▶ EXERCISE BRIEF
Read through the listing, and wherever a line holds the word "Signature", return it.

▶ DATASET
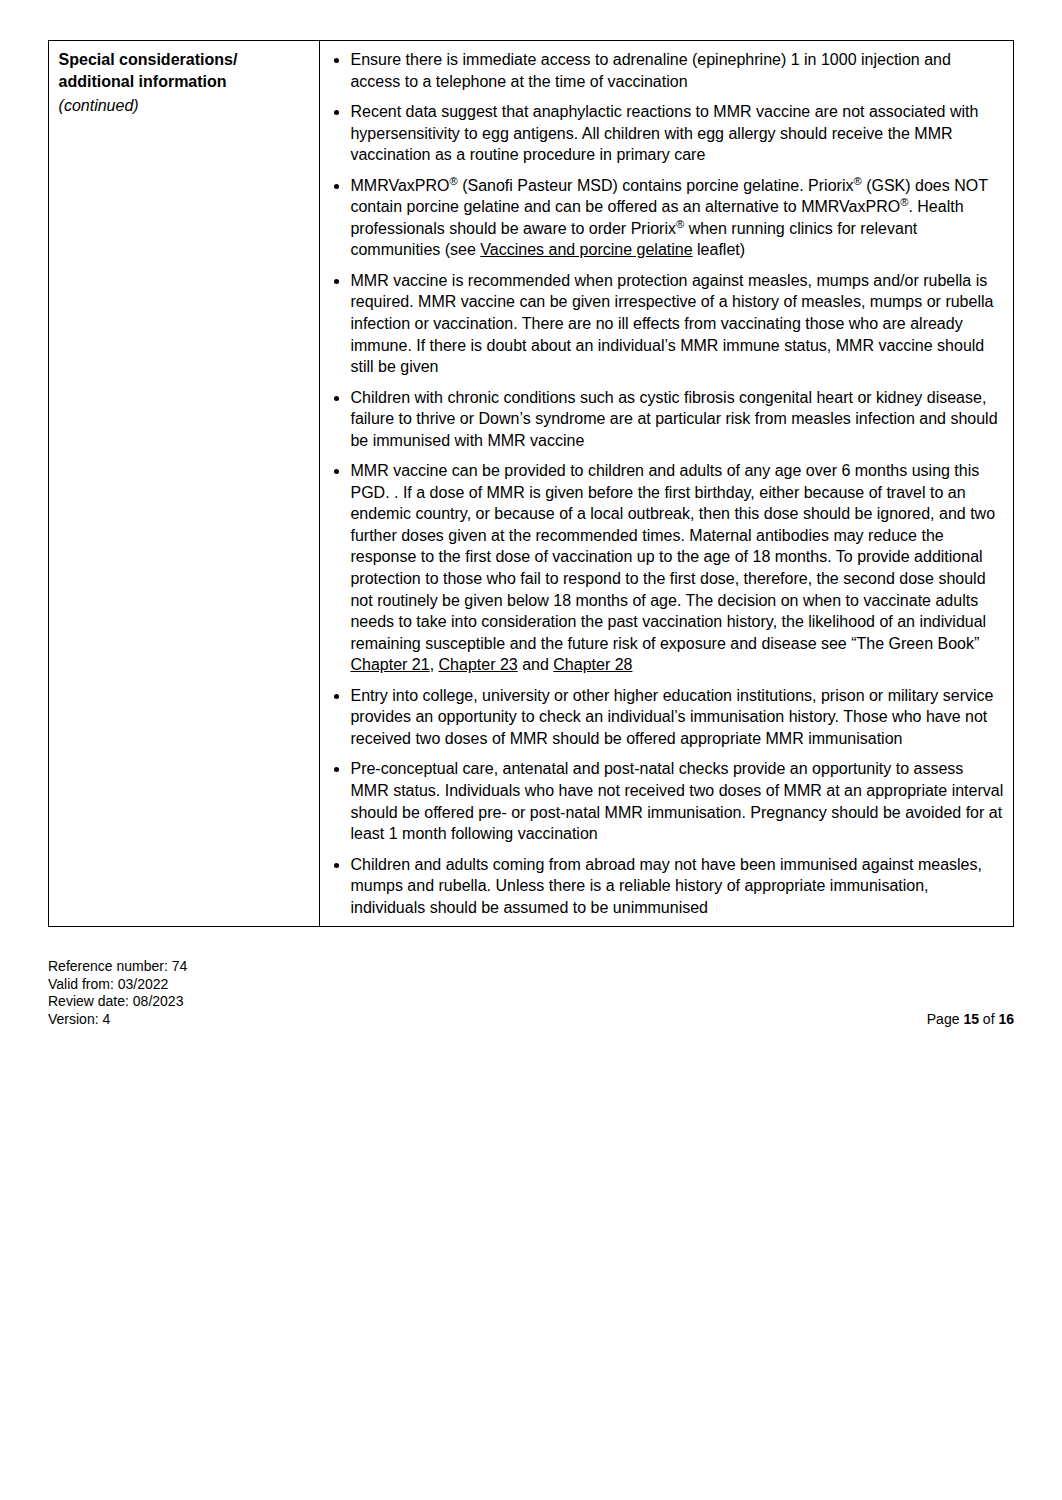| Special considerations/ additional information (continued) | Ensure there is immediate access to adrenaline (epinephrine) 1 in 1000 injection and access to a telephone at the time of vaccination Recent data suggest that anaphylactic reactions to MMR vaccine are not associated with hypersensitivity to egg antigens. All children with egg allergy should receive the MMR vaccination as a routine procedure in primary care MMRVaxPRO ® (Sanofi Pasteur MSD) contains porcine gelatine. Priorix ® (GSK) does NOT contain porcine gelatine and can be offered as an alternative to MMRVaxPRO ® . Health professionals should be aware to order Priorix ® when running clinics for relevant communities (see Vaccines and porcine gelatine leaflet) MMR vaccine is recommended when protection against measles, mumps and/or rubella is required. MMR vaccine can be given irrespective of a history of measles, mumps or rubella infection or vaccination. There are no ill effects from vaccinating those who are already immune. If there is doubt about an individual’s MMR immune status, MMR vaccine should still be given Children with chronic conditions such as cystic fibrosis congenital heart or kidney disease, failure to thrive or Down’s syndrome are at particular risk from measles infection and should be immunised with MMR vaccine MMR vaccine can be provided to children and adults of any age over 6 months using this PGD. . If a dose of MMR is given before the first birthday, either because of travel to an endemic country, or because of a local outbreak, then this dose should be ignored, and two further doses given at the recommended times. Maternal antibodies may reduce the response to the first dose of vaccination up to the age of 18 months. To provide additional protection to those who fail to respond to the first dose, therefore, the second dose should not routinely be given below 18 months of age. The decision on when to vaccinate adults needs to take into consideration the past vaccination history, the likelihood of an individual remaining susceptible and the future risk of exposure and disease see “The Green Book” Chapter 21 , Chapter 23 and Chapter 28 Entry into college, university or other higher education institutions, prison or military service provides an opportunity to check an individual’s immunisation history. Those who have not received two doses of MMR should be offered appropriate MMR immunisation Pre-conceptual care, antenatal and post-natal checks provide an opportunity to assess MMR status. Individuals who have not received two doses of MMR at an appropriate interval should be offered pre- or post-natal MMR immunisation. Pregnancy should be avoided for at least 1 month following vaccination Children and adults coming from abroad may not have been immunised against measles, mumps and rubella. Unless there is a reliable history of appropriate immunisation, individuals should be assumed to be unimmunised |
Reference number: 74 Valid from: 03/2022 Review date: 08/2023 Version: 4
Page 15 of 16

* * *

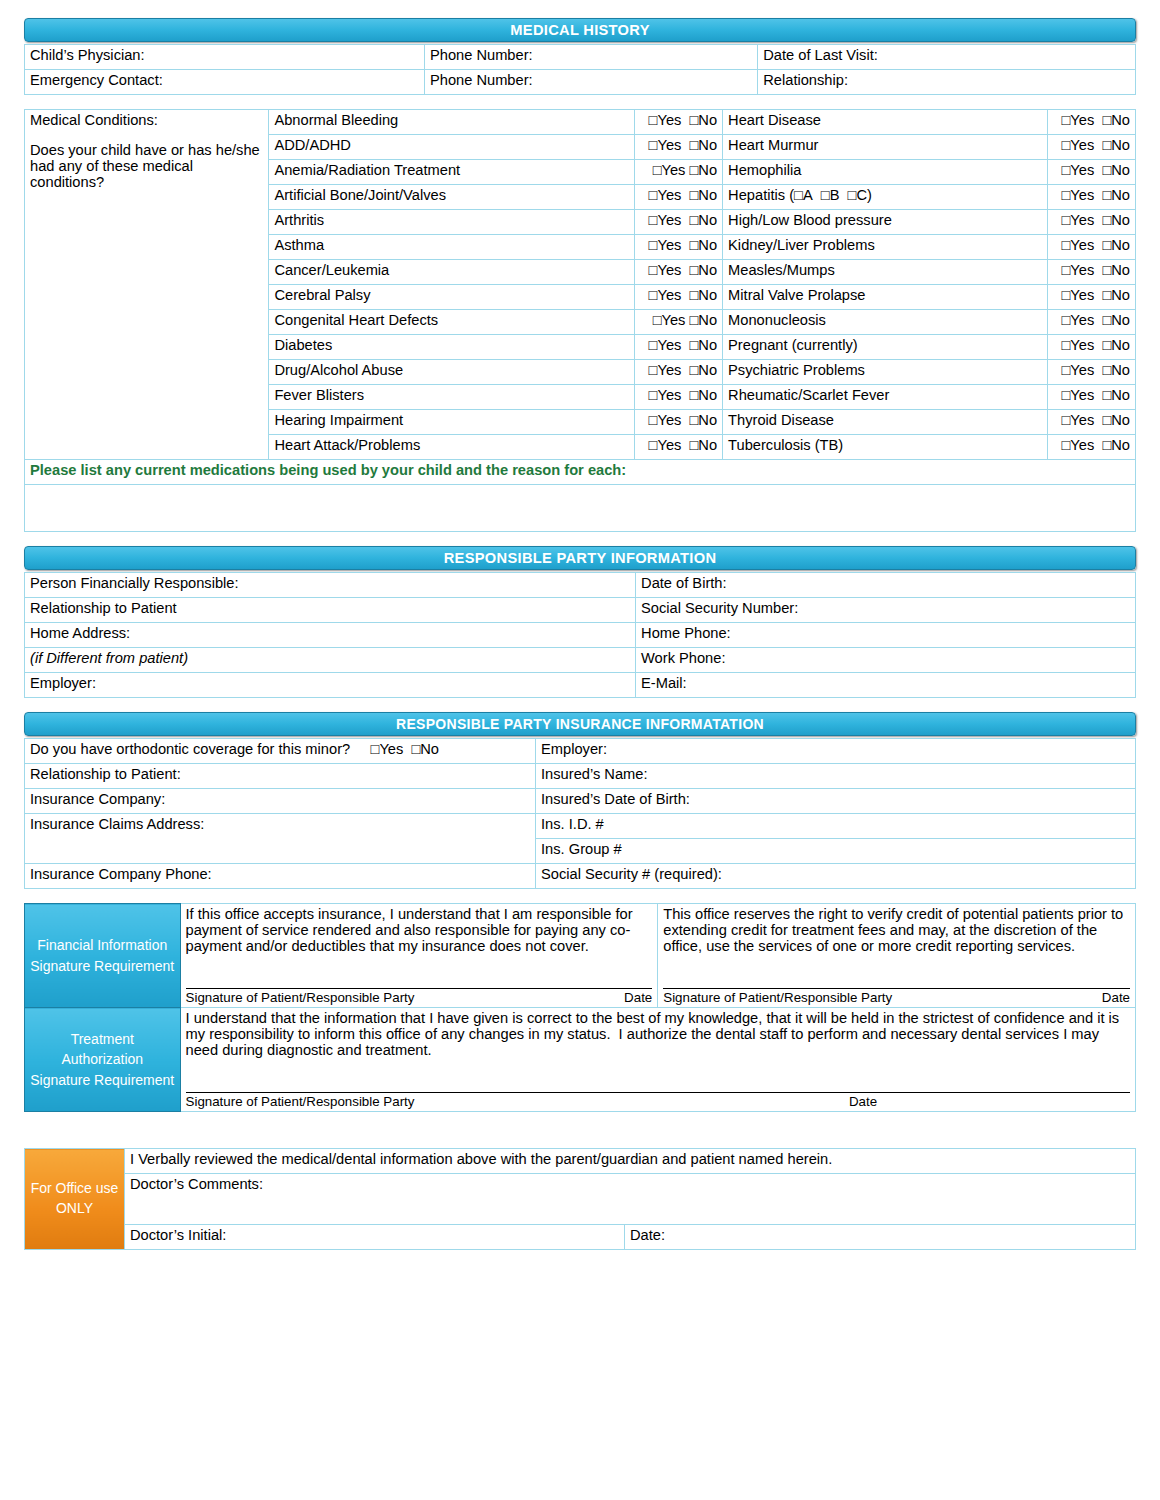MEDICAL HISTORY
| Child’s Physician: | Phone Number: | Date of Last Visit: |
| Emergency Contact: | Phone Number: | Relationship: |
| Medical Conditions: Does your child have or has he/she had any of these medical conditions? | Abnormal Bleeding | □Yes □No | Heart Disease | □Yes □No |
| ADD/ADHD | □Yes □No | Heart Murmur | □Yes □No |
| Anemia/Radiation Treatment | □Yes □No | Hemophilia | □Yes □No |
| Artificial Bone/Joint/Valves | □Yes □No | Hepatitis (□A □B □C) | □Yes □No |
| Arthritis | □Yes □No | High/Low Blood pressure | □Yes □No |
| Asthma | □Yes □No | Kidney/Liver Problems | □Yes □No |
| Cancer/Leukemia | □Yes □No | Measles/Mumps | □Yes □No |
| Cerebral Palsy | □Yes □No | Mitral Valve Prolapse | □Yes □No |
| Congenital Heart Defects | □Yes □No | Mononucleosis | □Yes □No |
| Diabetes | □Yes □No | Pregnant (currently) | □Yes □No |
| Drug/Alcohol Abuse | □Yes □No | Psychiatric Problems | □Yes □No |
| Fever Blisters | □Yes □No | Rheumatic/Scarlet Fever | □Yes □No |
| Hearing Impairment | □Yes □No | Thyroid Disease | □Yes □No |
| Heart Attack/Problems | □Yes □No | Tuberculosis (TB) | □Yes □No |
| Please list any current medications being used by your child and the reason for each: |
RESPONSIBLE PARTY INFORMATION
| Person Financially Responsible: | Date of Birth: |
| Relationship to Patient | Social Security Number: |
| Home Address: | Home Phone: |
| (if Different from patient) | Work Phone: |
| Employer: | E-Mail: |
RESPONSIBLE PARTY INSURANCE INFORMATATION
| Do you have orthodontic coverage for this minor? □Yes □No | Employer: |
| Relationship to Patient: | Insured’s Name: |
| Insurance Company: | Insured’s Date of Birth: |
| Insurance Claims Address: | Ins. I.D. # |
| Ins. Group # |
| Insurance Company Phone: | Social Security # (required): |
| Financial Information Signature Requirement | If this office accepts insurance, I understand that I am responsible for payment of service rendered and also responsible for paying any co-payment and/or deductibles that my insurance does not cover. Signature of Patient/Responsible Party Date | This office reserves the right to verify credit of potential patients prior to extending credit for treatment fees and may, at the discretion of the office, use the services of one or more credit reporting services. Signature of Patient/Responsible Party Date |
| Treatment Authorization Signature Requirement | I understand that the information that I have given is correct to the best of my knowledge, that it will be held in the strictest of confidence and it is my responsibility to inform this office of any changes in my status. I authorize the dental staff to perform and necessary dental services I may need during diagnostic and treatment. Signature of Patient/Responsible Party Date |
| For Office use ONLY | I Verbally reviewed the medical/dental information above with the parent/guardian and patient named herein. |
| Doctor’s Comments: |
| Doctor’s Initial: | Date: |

▶ RESULT BELOW
| Financial Information Signature Requirement | If this office accepts insurance, I understand that I am responsible for payment of service rendered and also responsible for paying any co-payment and/or deductibles that my insurance does not cover. Signature of Patient/Responsible Party Date | This office reserves the right to verify credit of potential patients prior to extending credit for treatment fees and may, at the discretion of the office, use the services of one or more credit reporting services. Signature of Patient/Responsible Party Date |
| Treatment Authorization Signature Requirement | I understand that the information that I have given is correct to the best of my knowledge, that it will be held in the strictest of confidence and it is my responsibility to inform this office of any changes in my status. I authorize the dental staff to perform and necessary dental services I may need during diagnostic and treatment. Signature of Patient/Responsible Party Date |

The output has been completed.